All courses offered by JIBS will be graded according to the following six levels: A-E constitutes a pass and FX or F is equal to a fail. The grades Pass or Fail can also be used for selected examinations.


General entry requirements and Mathematics 3b or 3c, Civics 1b or 1a1+1a2, English 6 and required grade Passed or international equivalent.

Continuation Requirements

The following requirement need to be met for students to proceed to the next academic year within the program.
For academic year 2 and 3: to within the program not fall behind more then 30 credits.

To be eligible for study abroad, the student should, at the time of the study abroad application, have completed at least 75 percent of the programme course credits scheduled prior to the study abroad.

Qualification Requirements

To obtain a Bachelor of Science in Business and Economics with a major in Economics, the student shall complete the course requirements of at least 180 credits, where 90 credits constitute economics (with the inclusion of Bachelor thesis of 15 credits), 30 credits in business administration.
To obtain the Bachelor of Science in Business and Economics with a major in Economics, with a focus on International Economics, the student must complete: (1) the requirements for the Bachelor of Science with a major in Business and Economics (180 Credits) with a major in Economics, (2) all mandatory programme courses as listed in the above Contents section, or their equivalent, and (3) a Bachelor thesis in Economics (15 credits) that covers a topic with relevance for International Economics.

Quality Development

Our cooperation with JSA, the student organisation, is crucial. This work is conducted on two levels, programmes and courses.

Programme level
On the programme level students elect student representatives for each track of the programme and each study year of the programme. The student representatives and the programme managers meet regularly to discuss courses and the progress of the programme.
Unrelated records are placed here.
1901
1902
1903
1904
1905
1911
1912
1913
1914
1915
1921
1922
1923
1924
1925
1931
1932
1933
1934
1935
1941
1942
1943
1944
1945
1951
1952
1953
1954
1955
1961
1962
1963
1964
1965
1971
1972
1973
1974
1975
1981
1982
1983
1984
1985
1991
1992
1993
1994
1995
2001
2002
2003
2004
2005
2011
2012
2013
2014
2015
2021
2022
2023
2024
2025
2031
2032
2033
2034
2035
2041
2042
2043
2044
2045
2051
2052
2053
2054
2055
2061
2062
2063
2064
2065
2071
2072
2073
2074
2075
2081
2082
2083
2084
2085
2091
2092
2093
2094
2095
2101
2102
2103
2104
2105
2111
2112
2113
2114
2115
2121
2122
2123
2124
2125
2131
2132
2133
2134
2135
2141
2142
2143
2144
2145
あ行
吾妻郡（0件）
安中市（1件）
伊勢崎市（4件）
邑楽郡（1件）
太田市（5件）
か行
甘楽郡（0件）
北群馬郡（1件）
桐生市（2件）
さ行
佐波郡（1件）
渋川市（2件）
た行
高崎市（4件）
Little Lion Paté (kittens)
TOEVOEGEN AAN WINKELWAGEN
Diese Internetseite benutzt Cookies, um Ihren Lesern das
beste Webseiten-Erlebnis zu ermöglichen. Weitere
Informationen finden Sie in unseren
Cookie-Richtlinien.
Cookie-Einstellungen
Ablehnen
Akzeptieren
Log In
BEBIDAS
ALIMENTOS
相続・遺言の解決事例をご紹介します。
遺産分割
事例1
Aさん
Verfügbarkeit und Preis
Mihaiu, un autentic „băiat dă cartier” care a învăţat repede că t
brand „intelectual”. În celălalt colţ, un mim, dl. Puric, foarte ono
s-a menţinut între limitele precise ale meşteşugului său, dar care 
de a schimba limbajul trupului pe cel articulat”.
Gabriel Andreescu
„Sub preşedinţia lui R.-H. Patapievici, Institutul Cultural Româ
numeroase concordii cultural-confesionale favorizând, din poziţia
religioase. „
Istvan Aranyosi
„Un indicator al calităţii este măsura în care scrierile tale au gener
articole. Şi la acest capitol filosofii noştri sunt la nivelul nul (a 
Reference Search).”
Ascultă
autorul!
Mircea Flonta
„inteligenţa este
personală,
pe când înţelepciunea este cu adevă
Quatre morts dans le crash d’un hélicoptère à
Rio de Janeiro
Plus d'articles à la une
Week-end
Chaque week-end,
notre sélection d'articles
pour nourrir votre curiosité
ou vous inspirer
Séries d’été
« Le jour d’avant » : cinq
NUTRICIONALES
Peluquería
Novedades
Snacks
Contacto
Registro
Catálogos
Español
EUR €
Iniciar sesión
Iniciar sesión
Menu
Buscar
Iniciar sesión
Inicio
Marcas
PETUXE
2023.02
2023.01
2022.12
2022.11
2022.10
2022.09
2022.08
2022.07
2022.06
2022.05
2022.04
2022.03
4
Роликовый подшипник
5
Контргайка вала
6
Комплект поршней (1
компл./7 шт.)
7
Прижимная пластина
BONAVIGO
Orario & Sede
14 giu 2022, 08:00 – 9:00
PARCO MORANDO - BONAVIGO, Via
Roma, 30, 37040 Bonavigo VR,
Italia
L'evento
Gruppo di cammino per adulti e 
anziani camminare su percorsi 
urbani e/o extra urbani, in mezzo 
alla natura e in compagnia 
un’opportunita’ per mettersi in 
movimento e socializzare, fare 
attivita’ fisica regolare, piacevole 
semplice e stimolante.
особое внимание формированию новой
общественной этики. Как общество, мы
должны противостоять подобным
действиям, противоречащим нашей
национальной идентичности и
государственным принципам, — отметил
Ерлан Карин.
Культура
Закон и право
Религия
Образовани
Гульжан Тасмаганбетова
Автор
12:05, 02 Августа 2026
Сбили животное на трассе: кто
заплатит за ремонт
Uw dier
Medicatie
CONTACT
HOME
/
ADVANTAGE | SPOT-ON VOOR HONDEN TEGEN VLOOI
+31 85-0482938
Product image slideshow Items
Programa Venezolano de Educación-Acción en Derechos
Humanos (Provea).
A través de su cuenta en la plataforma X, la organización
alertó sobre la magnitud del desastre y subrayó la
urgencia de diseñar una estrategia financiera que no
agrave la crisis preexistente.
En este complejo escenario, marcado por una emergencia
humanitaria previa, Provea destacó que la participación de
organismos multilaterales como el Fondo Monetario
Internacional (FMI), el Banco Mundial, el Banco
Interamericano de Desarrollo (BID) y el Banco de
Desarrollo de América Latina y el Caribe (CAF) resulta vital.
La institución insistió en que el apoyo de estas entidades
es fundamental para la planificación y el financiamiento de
The representatives stay in contact with course coordinators to share the overall impression and student experiences from courses. In addition, the programme manager, student representatives, JSA and faculty meet annually to discuss the entire programme.

Course level
On the course level, student representatives from the course and the course leader meet shortly after the course has started. The purpose is to ensure that the course is working well and if necessary make minor changes. After each course is finished all students perform course evaluations in PingPong, and student representatives evaluate the course on the aggregate level and communicate with the programme manager and the course leader.

Other Information

Preparatory/foundation courses cannot be included/counted for the JIBS degree.
Additional information, regarding the programme, will be presented on-line before each application period.